Tips to Take Care of Teenagers with Autism
Disciplines, including talking, listening, and behaving in the right way, helps children with special needs to get well along with peers as they grow.
Consider performing the following activities to guide your child toward appropriate behavior:
- State clear rules and instructions to let your child know how to behave and respond properly.
- Praise and reward your child for their good behavior. It will encourage them to keep behaving like that.
- Rectify them each time they behave inappropriately.
- Teach them social skills and for tackling unfamiliar and difficult situations.
Strategies like video modeling, role play, and social stories can help your teen child learn everyday skills and develop social skills.
Mental Health Support
Due to hormonal changes, your child might experience emotional or mental health issues in adolescence. As autistic teenagers often face challenges in socialization, they seem to struggle more with anxiety and depression.
A systematic literature review of 31 studies, involving 2,121 young people (Aged less than 18 years), found that around 39.6% of them with ASD had experienced at least one anxiety disorder.

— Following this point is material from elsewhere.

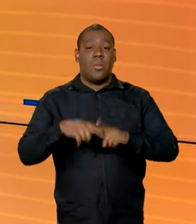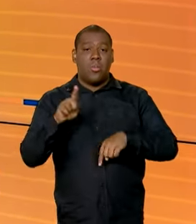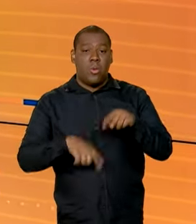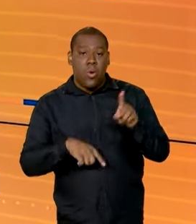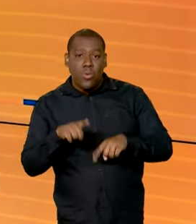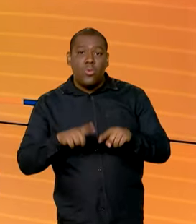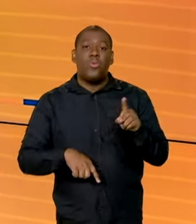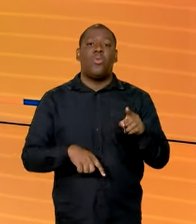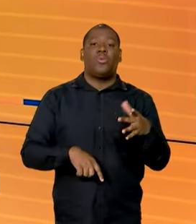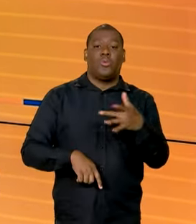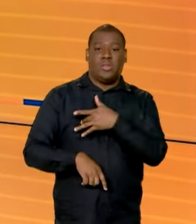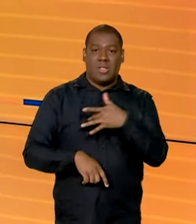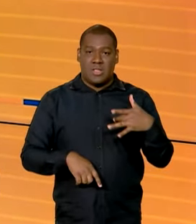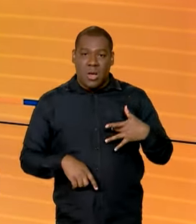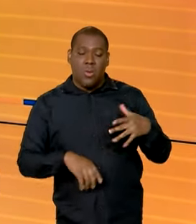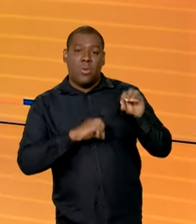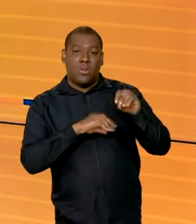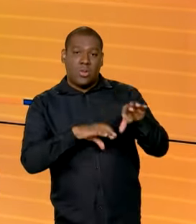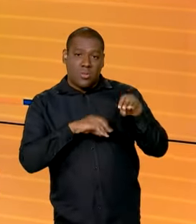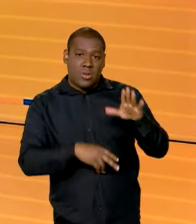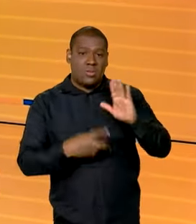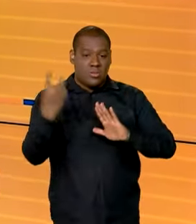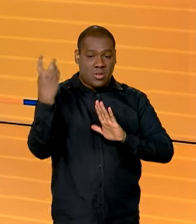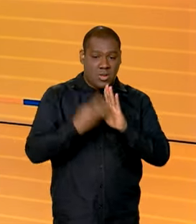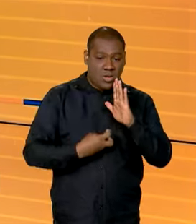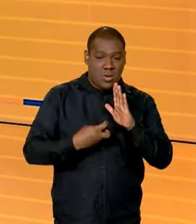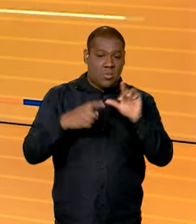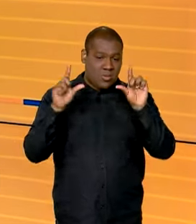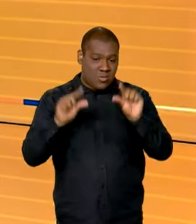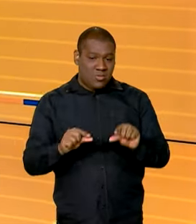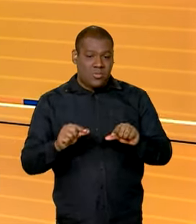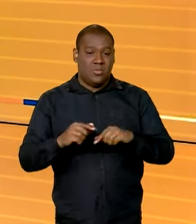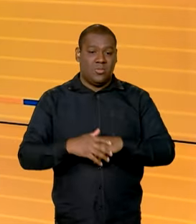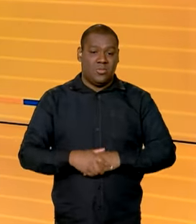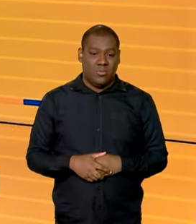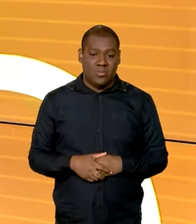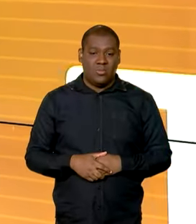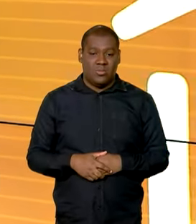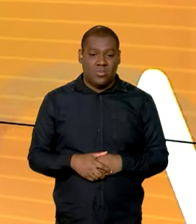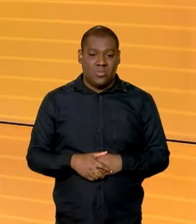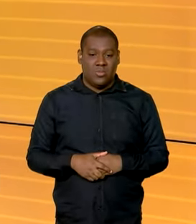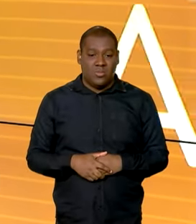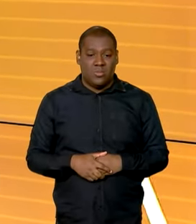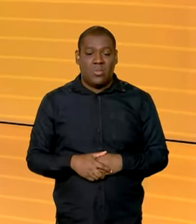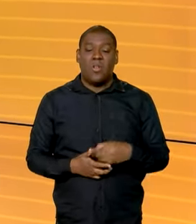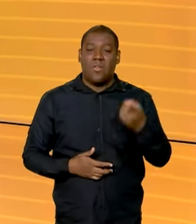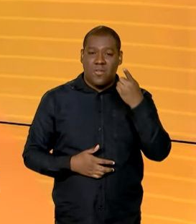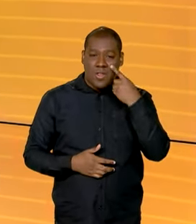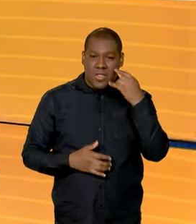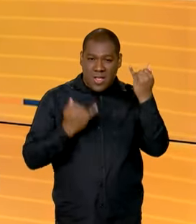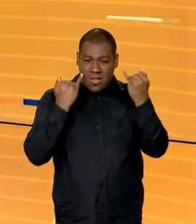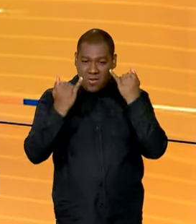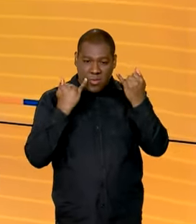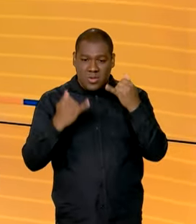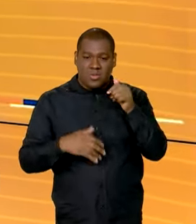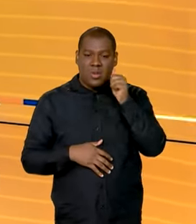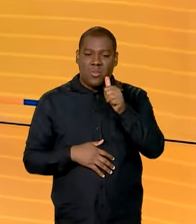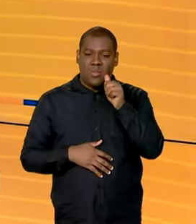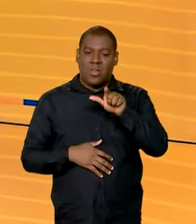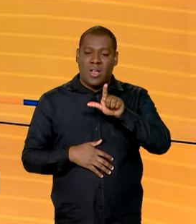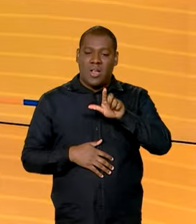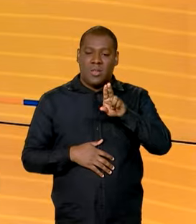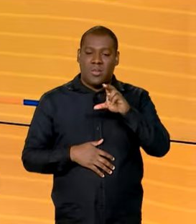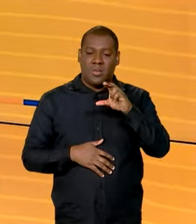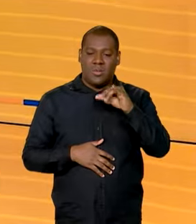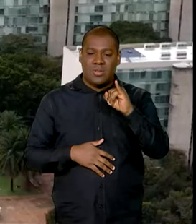E também a redução de alíquota para diversas categorias de profissionais liberais. Saiba mais na reportagem de Luciana Colares,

The most frequent anxiety disorders were specific phobias (29.8%), OCD (17.4%), and social anxiety disorder (16.6%).
Behavioral therapy and counseling is an effective treatment option for teens with ASD. Sometimes, clinicians may overlook the mental challenge faced by an autistic teen. This is where pediatricians play a significant role in supporting an autistic child’s mental health from infancy to adulthood.
Most importantly, as a parent or caregiver, you have to play a major role in supporting your child’s mental health. Consider observing changes in their moods and behavior, asking them to share thoughts and feelings, and offering gentle signs of reassurance.
Personal Hygiene Maintenance
All teenagers, including those with autism spectrum, need to be conscious of personal hygiene. Previously, you taught them the basics of good hygiene, like showering, brushing teeth, washing face and hands. As your child enters adolescence, they undergo significant physical development. Therefore, you need to teach them some additional skills to maintain personal hygiene.
They should learn to:
- When to put on clean clothes
- How to take care of pimples
- How to use deodorant
- How to shave
- How to manage menstruation
It is essential to teach your child how to independently manage personal hygiene. They might require new products according to their sensory needs, like particular types of skincare products, sanitary napkins, or fragrance-free deodorants.
The Bottom Line
Supporting your autistic child is essential, especially during their transition into adulthood. You should guide them through all the good skills and inform them about the potential pitfalls and ethics.
As a parent, it should be your responsibility to create a friendly, relaxing environment where your child can grow up to be an empathetic and responsible adult.